Cary insists the real purpose of QSeer is to alert consumers of incorrectly-coded coupons like the TENA offer, before they get to the checkout. “I keep picturing the humiliation of a woman buying TENA for her incontinence problem,” she told Coupons in the News. “That is embarrassing enough, but then when the coupon doesn’t scan correctly, I am imagining the cashier digging through the customer’s purchases, holding up the TENA package, scrutinizing it versus the coupon, and then calling over the manager. It sounds like a bit from a comedy act.”

If expiration dates weren’t hard-coded in coupons’ bar codes, and scanners weren’t thought to be the final arbiter of whether a coupon is valid, the TENA coupon wouldn’t automatically be rejected at the checkout (though it would still deduct only one dollar instead of three). So Cary says it’s imperative that coupon issuers get the bar codes right. “We find it amazing that the overall error rate on coupons continues to run close to 75%, and that the majority of errors are harmful to consumers,” she said.

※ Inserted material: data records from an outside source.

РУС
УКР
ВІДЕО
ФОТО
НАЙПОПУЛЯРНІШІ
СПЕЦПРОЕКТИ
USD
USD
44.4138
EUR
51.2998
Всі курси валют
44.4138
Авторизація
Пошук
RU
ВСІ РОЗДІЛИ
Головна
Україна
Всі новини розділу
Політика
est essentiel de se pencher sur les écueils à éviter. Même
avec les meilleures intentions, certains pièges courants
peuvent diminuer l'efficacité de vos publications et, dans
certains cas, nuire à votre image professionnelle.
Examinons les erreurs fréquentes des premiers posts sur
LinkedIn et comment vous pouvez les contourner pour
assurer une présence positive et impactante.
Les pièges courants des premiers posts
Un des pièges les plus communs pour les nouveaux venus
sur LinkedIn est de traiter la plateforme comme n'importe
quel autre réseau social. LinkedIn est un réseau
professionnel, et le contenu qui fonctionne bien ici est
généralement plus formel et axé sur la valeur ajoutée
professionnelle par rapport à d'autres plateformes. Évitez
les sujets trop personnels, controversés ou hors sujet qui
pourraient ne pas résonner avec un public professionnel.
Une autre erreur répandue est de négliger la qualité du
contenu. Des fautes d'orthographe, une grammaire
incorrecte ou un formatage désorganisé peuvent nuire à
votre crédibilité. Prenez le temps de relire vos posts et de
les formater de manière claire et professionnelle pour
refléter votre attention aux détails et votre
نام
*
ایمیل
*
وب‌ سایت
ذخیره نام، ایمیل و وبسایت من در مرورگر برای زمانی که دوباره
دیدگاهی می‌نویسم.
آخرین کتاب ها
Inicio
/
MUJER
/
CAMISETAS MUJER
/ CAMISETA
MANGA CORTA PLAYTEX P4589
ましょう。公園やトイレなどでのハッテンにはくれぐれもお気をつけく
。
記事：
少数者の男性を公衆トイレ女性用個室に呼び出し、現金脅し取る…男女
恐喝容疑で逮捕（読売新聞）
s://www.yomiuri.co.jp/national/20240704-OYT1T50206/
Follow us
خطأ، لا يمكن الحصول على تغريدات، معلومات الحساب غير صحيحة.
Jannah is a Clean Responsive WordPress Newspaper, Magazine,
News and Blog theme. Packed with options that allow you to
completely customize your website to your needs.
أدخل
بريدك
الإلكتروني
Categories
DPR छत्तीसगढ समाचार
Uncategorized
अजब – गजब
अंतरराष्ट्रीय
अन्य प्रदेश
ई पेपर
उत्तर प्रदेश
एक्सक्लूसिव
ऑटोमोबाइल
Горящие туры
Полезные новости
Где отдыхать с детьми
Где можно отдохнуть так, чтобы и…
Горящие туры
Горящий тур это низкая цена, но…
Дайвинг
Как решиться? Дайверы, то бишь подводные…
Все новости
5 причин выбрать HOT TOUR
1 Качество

The makers of TENA likely never intended to get in the middle of the debate between QSeer, which argues that consumers deserve more information about how their coupons are coded, and the coupon industry, which argues that consumers have no business knowing how coupons are coded, and no good can come of it. But while the industry has stopped short of publicly condemning QSeer, QSeer’s founders appear to take a certain delight in tweaking their critics, by cheerfully offering their assistance. “By the way,” Cary said, “we know how to fix these problems and are happy to help any manufacturers who want to improve the quality of their coupons.”

After the headaches that this one coupon is causing TENA’s manufacturer, retailers and consumers, it’s a good bet that the company will get its next coupon offer straightened out. “TENA stands ready to re-earn the trust and confidence of our consumers and retailers,” Harcus said.

And you can bet that consumers, retailers – and the makers of a certain coupon app – will be watching.